» READING PASSAGE:
■ ■ ■
# Can anyone identify this Omega nato strap?



## Steve D UK (Sep 28, 2016)

I'm looking for one of these nato straps but all I can see on the Omega site is a black and grey one. The one in the picture looks blue and black unless my eyes are playing tricks on me. Does anyone have a part number for the strap in the picture?


----------



## ry ry (Nov 25, 2018)

Looks grey to me tbh. Unless anybody knows

I'll see about checking the colour balance of the non-grey/blue bits in Photoshop when I get to the office to see if the hues have been mucked about with. (Full disclosure, I might completely forget)

*unless anybody knows *better*. I accidentally a word.


----------



## Steve D UK (Sep 28, 2016)
■ ■ ■
» DATASET CONTENT:
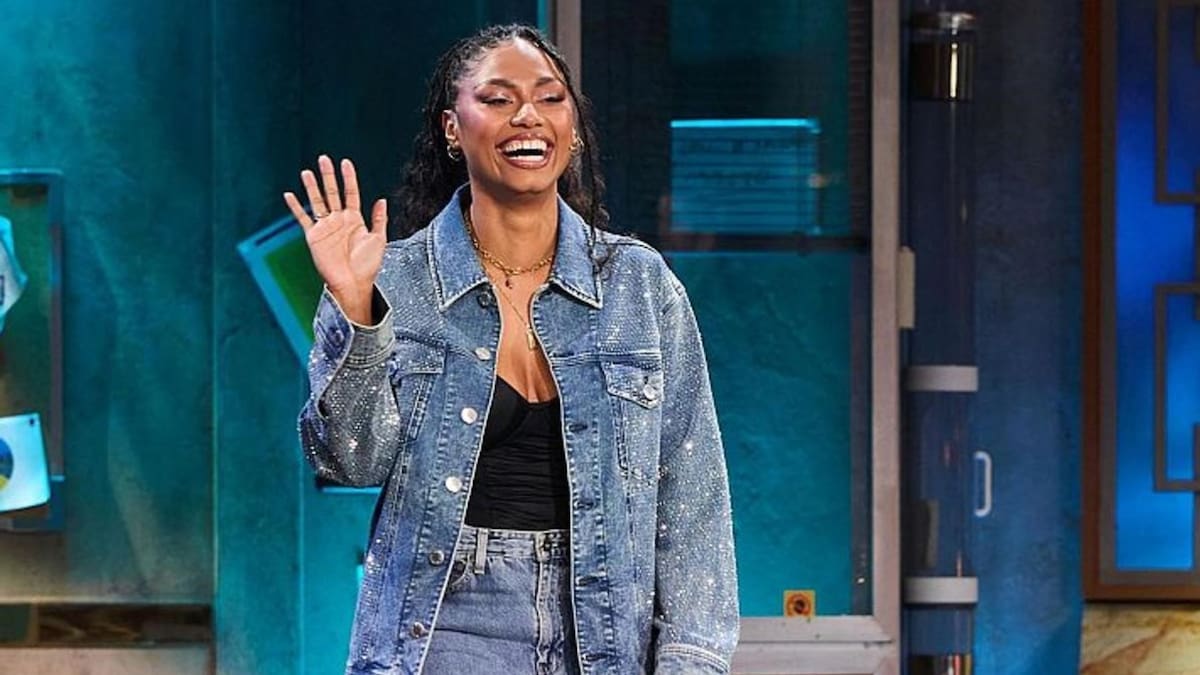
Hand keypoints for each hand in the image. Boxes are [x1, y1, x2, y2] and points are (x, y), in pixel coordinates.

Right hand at [283, 155, 385, 324]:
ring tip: (307, 172)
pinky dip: (295, 207)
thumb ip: (379, 219)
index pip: (351, 193)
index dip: (348, 178)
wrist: (353, 284)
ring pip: (317, 202)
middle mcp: (338, 220)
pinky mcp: (314, 236)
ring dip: (312, 187)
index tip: (345, 162)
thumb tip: (382, 199)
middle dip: (328, 176)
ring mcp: (325, 227)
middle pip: (332, 193)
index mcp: (355, 220)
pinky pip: (303, 219)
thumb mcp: (379, 240)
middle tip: (324, 159)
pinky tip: (289, 195)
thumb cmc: (368, 266)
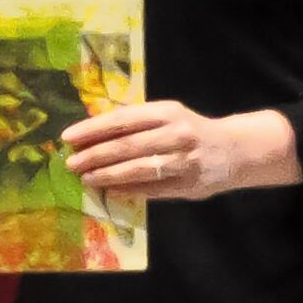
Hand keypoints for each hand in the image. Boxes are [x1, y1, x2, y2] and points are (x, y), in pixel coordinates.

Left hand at [63, 99, 294, 201]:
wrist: (235, 149)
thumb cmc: (189, 130)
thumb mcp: (166, 116)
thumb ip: (134, 123)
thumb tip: (88, 136)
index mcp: (167, 112)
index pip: (122, 119)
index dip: (92, 129)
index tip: (68, 137)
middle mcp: (177, 133)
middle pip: (126, 146)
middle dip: (94, 155)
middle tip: (71, 163)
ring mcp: (184, 160)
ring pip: (137, 169)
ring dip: (107, 175)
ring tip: (86, 178)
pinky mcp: (188, 184)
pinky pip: (151, 189)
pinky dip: (127, 190)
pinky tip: (110, 191)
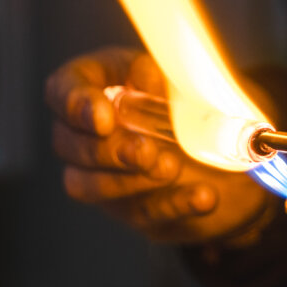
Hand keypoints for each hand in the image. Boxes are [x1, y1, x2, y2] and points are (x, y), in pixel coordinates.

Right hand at [45, 47, 275, 244]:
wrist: (225, 140)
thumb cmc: (184, 94)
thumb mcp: (174, 73)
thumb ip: (159, 74)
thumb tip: (146, 80)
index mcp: (90, 84)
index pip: (61, 91)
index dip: (76, 105)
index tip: (104, 120)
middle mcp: (84, 132)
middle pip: (69, 146)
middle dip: (107, 151)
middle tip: (144, 150)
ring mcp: (100, 175)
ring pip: (90, 187)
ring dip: (130, 181)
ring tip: (171, 168)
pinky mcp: (132, 208)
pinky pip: (142, 213)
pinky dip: (174, 205)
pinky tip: (203, 197)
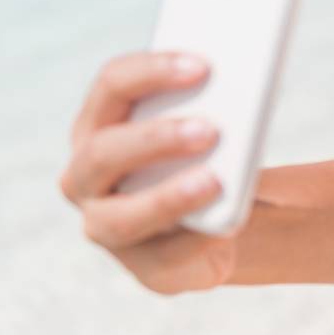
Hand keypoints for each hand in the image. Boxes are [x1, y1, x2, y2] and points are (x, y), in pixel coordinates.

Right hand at [58, 51, 236, 294]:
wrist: (222, 216)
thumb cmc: (207, 155)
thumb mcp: (206, 126)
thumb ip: (213, 104)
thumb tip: (247, 86)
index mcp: (98, 125)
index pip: (112, 86)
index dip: (151, 72)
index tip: (203, 66)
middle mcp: (86, 177)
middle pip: (104, 152)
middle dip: (155, 139)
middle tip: (210, 130)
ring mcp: (105, 227)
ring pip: (120, 218)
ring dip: (168, 198)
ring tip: (214, 182)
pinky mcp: (144, 268)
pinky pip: (165, 258)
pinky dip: (198, 240)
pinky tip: (226, 228)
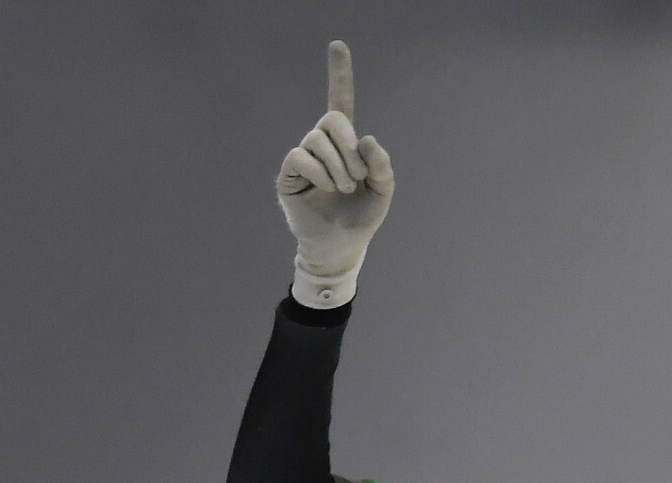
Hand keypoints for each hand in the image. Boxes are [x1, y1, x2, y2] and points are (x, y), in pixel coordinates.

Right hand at [278, 41, 394, 308]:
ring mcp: (303, 158)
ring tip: (344, 189)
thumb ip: (382, 167)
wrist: (341, 248)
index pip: (340, 101)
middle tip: (358, 175)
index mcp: (345, 144)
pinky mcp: (288, 174)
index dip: (340, 74)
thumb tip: (367, 138)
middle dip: (349, 147)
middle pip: (332, 121)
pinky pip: (300, 157)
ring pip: (316, 140)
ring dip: (338, 167)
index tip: (337, 45)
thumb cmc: (361, 219)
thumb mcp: (382, 193)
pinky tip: (327, 189)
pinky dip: (319, 173)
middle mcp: (322, 145)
■ ■ ■
» WHAT YOU WILL DO:
• a. In the Omega strap thread, which colors does the Omega site show for its NATO strap?
• b. Name every color mentioned in the Omega strap thread.
• c. Carry on with the Omega strap thread from where it stops.

» ANSWERS IN ORDER:
• a. Black and grey.

• b. Black, grey, blue

• c.
Thanks but I'd since found out it wasn't a genuine Omega one. I found out they did a blue and grey one so I got that instead.

https://www.thewatchforum.co.uk/index.php?/topic/122826-incoming-oe-nato-for-my-smpc-300m/&tab=comments#comment-1332192


----------



## ry ry (Nov 25, 2018)

Ace glad you got it sorted. The blue/grey is a good combo too.


----------



## it'salivejim (Jan 19, 2013)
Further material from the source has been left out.